The marketability of a WSD development is greatly enhanced through additional natural areas and increased open space. This often represents less time in the marketplace and a premium price. Clustered housing has been selling in the US at over US$5,000 more on average than housing on conventional subdivisions (Powell et al., 2005). Communities with increased levels of open space, and properties that abut a park or wetland area, are reported as having a significant increase in property value (Natural Economy Northwest, 2008; Crompton, 2005; Emmerling-Dinovo, 1995).
WSD developments are generally associated with more open space and enhanced landscape amenity. Buildings may be clustered in areas with good relative aspect and access to infrastructure. The clustered form also provides for a dynamic community structure with positive social aspects.
Communities with increased amenity are likely to retain their market value. In Seattle the retrofit of streets as 'green streets' with WSD treatments increased property values by up to 6% (North Carolina State University, as cited in Shaver, 2010a). As an indication, a study in Portland, Oregon found that street trees added an average value of $8,870 to the sale price of residential properties, and reduced time on the market by an average of 1.7 days (Donovan & Butry, 2009).

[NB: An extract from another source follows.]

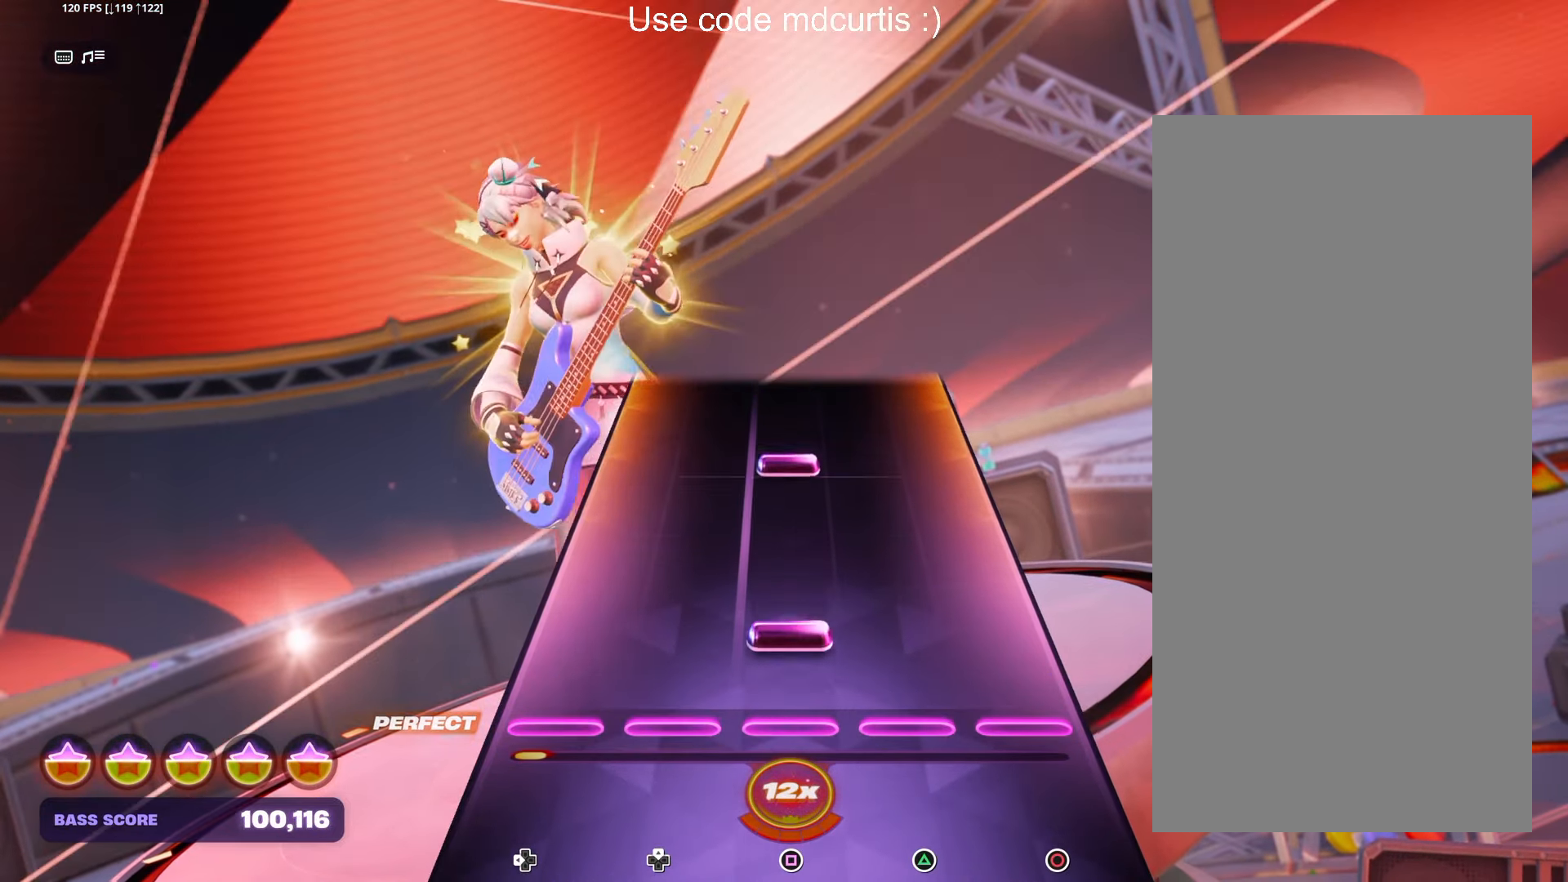
{"buttons": [], "left_stick": "center", "right_stick": "center", "events": [[83, "SQUARE", "down"], [200, "SQUARE", "up"], [333, "SQUARE", "down"], [433, "SQUARE", "up"]]}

The protection of contact recreation in our rivers and harbours is a significant issue in Auckland. The retrofit of our communities to WSD can enhance water quality through stormwater treatment practices, and through attenuating the peak flows that can be responsible for CSOs (where they exist). WSD approaches can also reduce water supply demand (i.e. if raintanks are used), sewer/stormwater pumping and associated energy demands.
WSD promotes connected open spaces associated with natural drainage patterns. This connectivity supports The Auckland Plan's visions for a 'blue-green network' of open spaces in the city, and for making freshwater an identifying feature of Auckland (Auckland Plan Directives 7.0, 7.8, 7.10). Studies of connected park systems in Boston and Philadelphia found direct use value up to $100,000 per acre of parkland (Harnick & Welle, 2009). The location of public open space in stream corridors also improves public awareness around water conservation and natural heritage issues.